4月14日/日本メキシコ経済委員会日墨協定に関する懇談会(座長 上原尚剛氏)

ビジネスの活性化につながる経済連携協定を発効させる

−日墨経済連携協定(EPA)の大筋合意に関する説明会を開催


Introduction
わが国経済界の悲願であった日墨経済連携協定(EPA)が3月12日に大筋合意に至ったことを受け、説明会を開催した。外務省中南米局の佐藤悟参事官、経済産業省通商機構部の鈴木英夫参事官ならびに通商政策局の吉岡健一郎中南米室長、財務省関税局の菅正広調査課長、農林水産省大臣官房国際部の豊田育郎国際調整課長より、大筋合意の概要と、日墨EPA発効に向けた今後の予定などについて話をきいた。

4省庁説明要旨

  1. メキシコとの交渉は、2002年11月に始まり、2003年10月のフォックス大統領訪日の際に、閣僚レベルで徹夜の折衝をしたが、合意に至らなかった。11月から交渉を再開し、本年1月の次官級折衝において、メキシコ側の関心の高い農産品5品目と、日本側の関心が高い鉱工業品について進展を図った。その後、双方が国内に持ち帰って検討し、3月はじめの次官級折衝を経て、9日に亀井善之農林水産大臣とウサビアガ農牧大臣の間で、農産品について合意がなされた。翌10日には中川昭一経済産業大臣とカナレス経済大臣の間で、鉱工業品について合意した。さらに、政府調達等を含めた全体のパッケージについて、12日に閣僚レベルのテレビ会談を行い、大筋合意となった。

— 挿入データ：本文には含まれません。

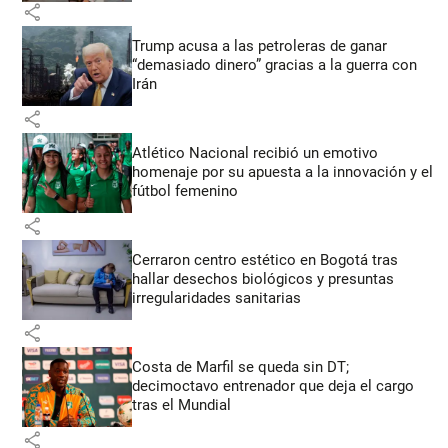
share
Trump acusa a las petroleras de ganar
“demasiado dinero” gracias a la guerra con
Irán
share
Atlético Nacional recibió un emotivo
homenaje por su apuesta a la innovación y el
fútbol femenino
share
Cerraron centro estético en Bogotá tras
hallar desechos biológicos y presuntas
irregularidades sanitarias
share
Costa de Marfil se queda sin DT;
decimoctavo entrenador que deja el cargo
tras el Mundial
share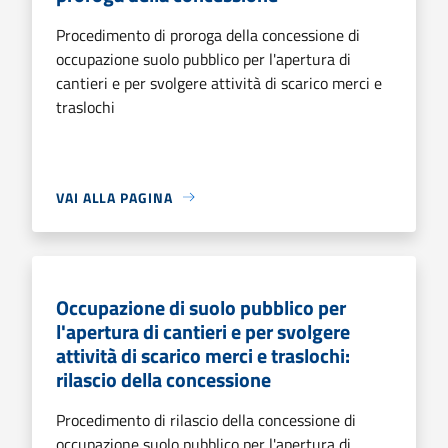
Procedimento di proroga della concessione di
occupazione suolo pubblico per l'apertura di
cantieri e per svolgere attività di scarico merci e
traslochi
VAI ALLA PAGINA
Occupazione di suolo pubblico per
l'apertura di cantieri e per svolgere
attività di scarico merci e traslochi:
rilascio della concessione
Procedimento di rilascio della concessione di
occupazione suolo pubblico per l'apertura di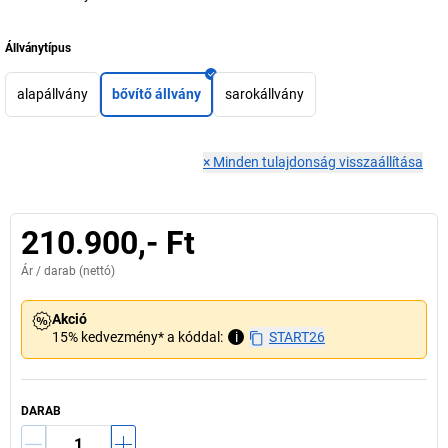
Állványtípus
alapállvány
bővítő állvány
sarokállvány
×
Minden tulajdonság visszaállítása
210.900,- Ft
Ár /
darab
(nettó)
Akció
15% kedvezmény* a kóddal:
i
START26
DARAB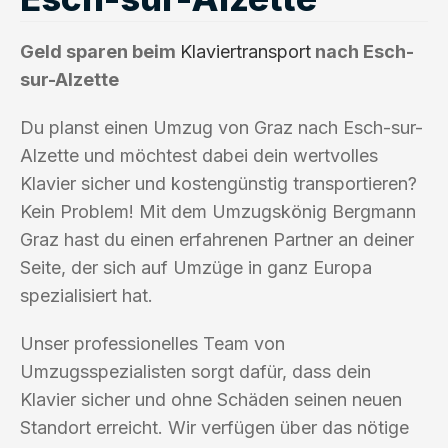
Geld sparen beim
Klaviertransport
nach Esch-
sur-Alzette
Du planst einen Umzug von Graz nach Esch-sur-
Alzette und möchtest dabei dein wertvolles
Klavier sicher und kostengünstig transportieren?
Kein Problem! Mit dem Umzugskönig Bergmann
Graz hast du einen erfahrenen Partner an deiner
Seite, der sich auf Umzüge in ganz Europa
spezialisiert hat.
Unser professionelles Team von
Umzugsspezialisten sorgt dafür, dass dein
Klavier sicher und ohne Schäden seinen neuen
Standort erreicht. Wir verfügen über das nötige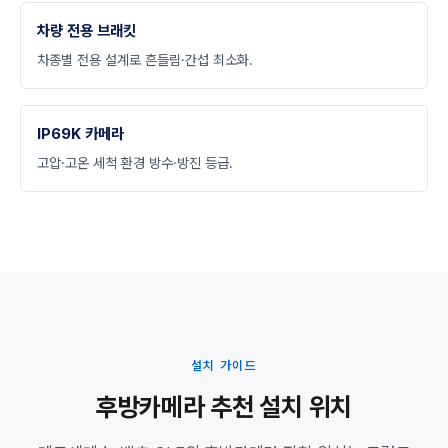
차량 전용 브래킷
차종별 전용 설계로 흔들림·간섭 최소화.
IP69K 카메라
고압·고온 세척 환경 방수·방진 등급.
설치 가이드
후방카메라 추천 설치 위치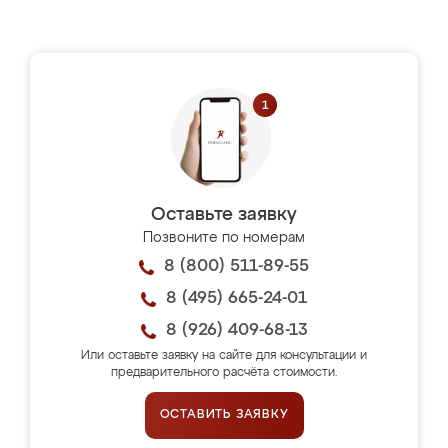
Оставьте заявку
Позвоните по номерам
8 (800) 511-89-55
8 (495) 665-24-01
8 (926) 409-68-13
Или оставьте заявку на сайте для консультации и
предварительного расчёта стоимости.
ОСТАВИТЬ ЗАЯВКУ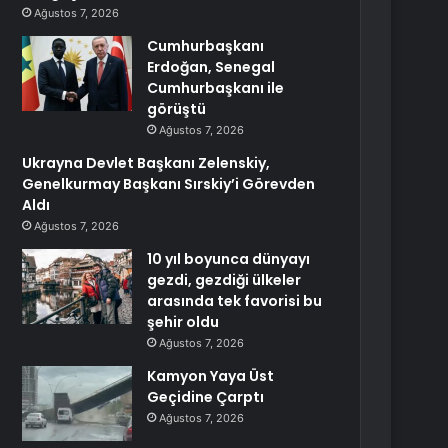
Ağustos 7, 2026
Cumhurbaşkanı
Erdoğan, Senegal
Cumhurbaşkanı ile
görüştü
Ağustos 7, 2026
Ukrayna Devlet Başkanı Zelenskiy,
Genelkurmay Başkanı Sırskiy’i Görevden
Aldı
Ağustos 7, 2026
10 yıl boyunca dünyayı
gezdi, gezdiği ülkeler
arasında tek favorisi bu
şehir oldu
Ağustos 7, 2026
Kamyon Yaya Üst
Geçidine Çarptı
Ağustos 7, 2026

  2. 物品の貿易では、鉱工業品について双方とも品目数で99%以上、貿易量で99.9%以上の関税撤廃を約束した。即時撤廃する割合も高い(日本側90%超、メキシコ側70%超)。残りもほぼ全ての品目について、10年以内に関税が撤廃される。また、円滑な税関手続きのための協力が行われる。サービスと投資の分野では、内国民待遇と最恵国待遇を確保した。政府調達では、欧米企業と同等の条件で入札に参加できることになる。競争政策では、両国間で反競争的な行為について規制し、公正自由な競争を確保する。ビジネス環境整備では、両国で生じるさまざまな問題を、ビジネス環境整備委員会をつくって協議し、解決をはかっていく。これは、世界のFTAで初の画期的なシステムである。二国間協力では、貿易促進、裾野産業、中小企業、科学技術、人材養成、知的財産、農業、観光、環境の9分野で、協力を進める。紛争処理については、WTOの規程を基本としつつ、それに加えて二国間で仲裁裁判を含む規則や手続きについて定める。

  3. 現在、協定案文の作成作業に取り組んでおり、スピード感をもって進めていきたい。今後は、協定案文の確定、署名、国会での批准といった手続きを経て、来年のできるだけ早い時期に、日墨EPAを発効させたい。